NATIONAL

Launch shows Kim’s determination to complete weapons program: experts

By Yeo Jun-suk
  • Published : Sept 15, 2017 - 16:54
  • Updated : Sept 15, 2017 - 17:12
Friday’s missile launch shows North Korea is closer to completing its decadeslong missile and nuclear weapons programs, and its leader Kim Jong-un has no real incentive to abandon them at this stage, experts said.

They also noted that the series of missile and nuclear tests may have been based on the regime’s calculated timeline and that the regime would not halt its endeavors until it can exert concessions from the US in a one-on-one negotiation.

Despite the United Nations’ new sanctions, the North on Friday fired another missile that flew over Japan.

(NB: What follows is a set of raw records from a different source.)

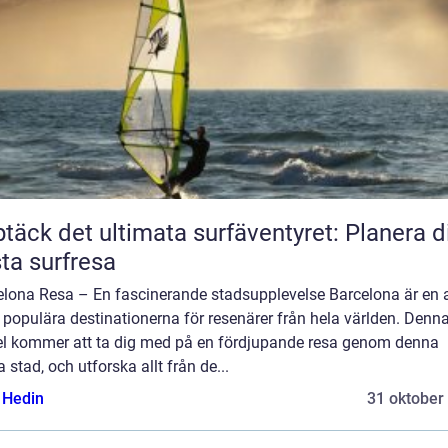
täck det ultimata surfäventyret: Planera d
ta surfresa
elona Resa – En fascinerande stadsupplevelse Barcelona är en 
populära destinationerna för resenärer från hela världen. Denn
kel kommer att ta dig med på en fördjupande resa genom denna
ga stad, och utforska allt från de...
s Hedin
31 oktober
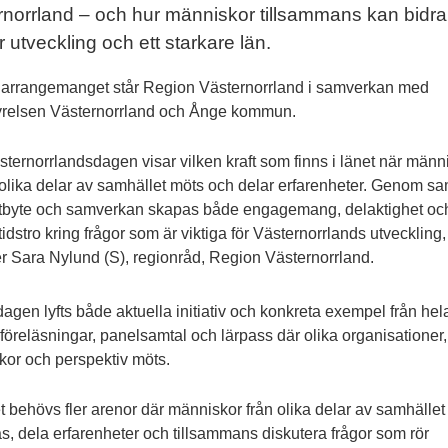
norrland – och hur människor tillsammans kan bidra t
r utveckling och ett starkare län.
arrangemanget står Region Västernorrland i samverkan med
yrelsen Västernorrland och Ånge kommun.
sternorrlandsdagen visar vilken kraft som finns i länet när männ
 olika delar av samhället möts och delar erfarenheter. Genom sa
tbyte och samverkan skapas både engagemang, delaktighet oc
tidstro kring frågor som är viktiga för Västernorrlands utveckling,
r Sara Nylund (S), regionråd, Region Västernorrland.
agen lyfts både aktuella initiativ och konkreta exempel från hel
öreläsningar, panelsamtal och lärpass där olika organisationer,
or och perspektiv möts.
t behövs fler arenor där människor från olika delar av samhället
s, dela erfarenheter och tillsammans diskutera frågor som rör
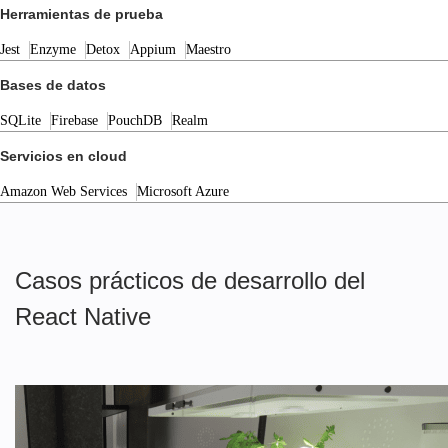
Herramientas de prueba
Jest
Enzyme
Detox
Appium
Maestro
Bases de datos
SQLite
Firebase
PouchDB
Realm
Servicios en cloud
Amazon Web Services
Microsoft Azure
Casos prácticos de desarrollo del
React Native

Earlier this month, it conducted its sixth and largest nuclear test and test-fired its first intercontinental ballistic missiles in July.

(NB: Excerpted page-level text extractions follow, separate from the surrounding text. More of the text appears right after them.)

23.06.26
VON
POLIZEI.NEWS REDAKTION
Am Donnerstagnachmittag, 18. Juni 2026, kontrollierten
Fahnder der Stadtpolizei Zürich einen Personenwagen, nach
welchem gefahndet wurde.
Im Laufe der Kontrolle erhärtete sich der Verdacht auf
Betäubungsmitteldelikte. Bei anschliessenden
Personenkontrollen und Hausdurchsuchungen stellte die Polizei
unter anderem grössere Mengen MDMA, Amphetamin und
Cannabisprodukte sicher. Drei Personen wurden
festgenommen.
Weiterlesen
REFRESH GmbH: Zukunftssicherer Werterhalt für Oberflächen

“North Korea is strongly convinced about what they are doing,” said Shin Won-sik, a retired three-star general who served as a top operational strategist at Seoul’s Joint Chiefs of Staff. “It will continuously step on the accelerator until it achieves the goal.” 

Pedestrians walk in front of a large video screen in Tokyo broadcasting a news report showing North Korean leader Kim Jong-un, following a North Korean missile test that passed over Japan on Friday. (AFP-Yonhap)

The North’s continued show of defiance is ultimately designed to enhance its leverage in negotiation with the United States and exert concessions such as the US' recognition of it as a legitimate nuclear power and withdrawing US troops from South Korea, said Kim Yeon-chul, a professor at Inje University.

“The current accelerated pace of provocations can be understood in the context of North Korea’s belief that it can strike a deal with the US only after accomplishing its nuclear ambition,” he said. 

On Wednesday, a day after the UN adopted new sanctions against North Korea’s sixth nuclear test, Pyongyang vowed to continue developing weapons, saying it will puruse the current path “at a faster pace without (the) slightest diversion until this fight to the end is over.”

“I suspect Kim Jong-un also thinks he is running out of time,” said Cha Doo-hyeon, a senior analyst at the state-run Korea Institute for Defense Analyses.  

Faced with pressure to acquire reliable ICBM technology and concern over toughening UN sanctions, Kim Jong-un might have decided to accelerate  efforts to field nuclear-tipped ballistic missiles on the front line as soon as possible, Cha added. 

North Korea’s leader Kim had laid out his goal of achieving his nuclear ambition within the year. In a New Year’s statement, Kim said the regime is “in the final stages” of perfecting ICBM technology. 

North Korea appears to have succeed in developing a powerful nuclear warhead to be fitted into ballistic missiles. Air Force Gen. John E. Hyten, commander of Strategic Command, said Thursday he assumes the Sept. 3 nuclear test by North Korea involved a hydrogen bomb.

“When I look at a thing that size, I as a military officer assume that it’s a hydrogen bomb,” Hyten said, while adding that he was not in a position to confirm it. As head of Strategic Command, the general would be in charge of all elements of the US nuclear force in the event of a nuclear war.

Despite the North’s claim that it has acquired a reliable re-entry vehicle, doubts persist over whether the communist regime has secured the technology that can protect its nuclear warhead from extreme heat and pressure when entering the atmosphere.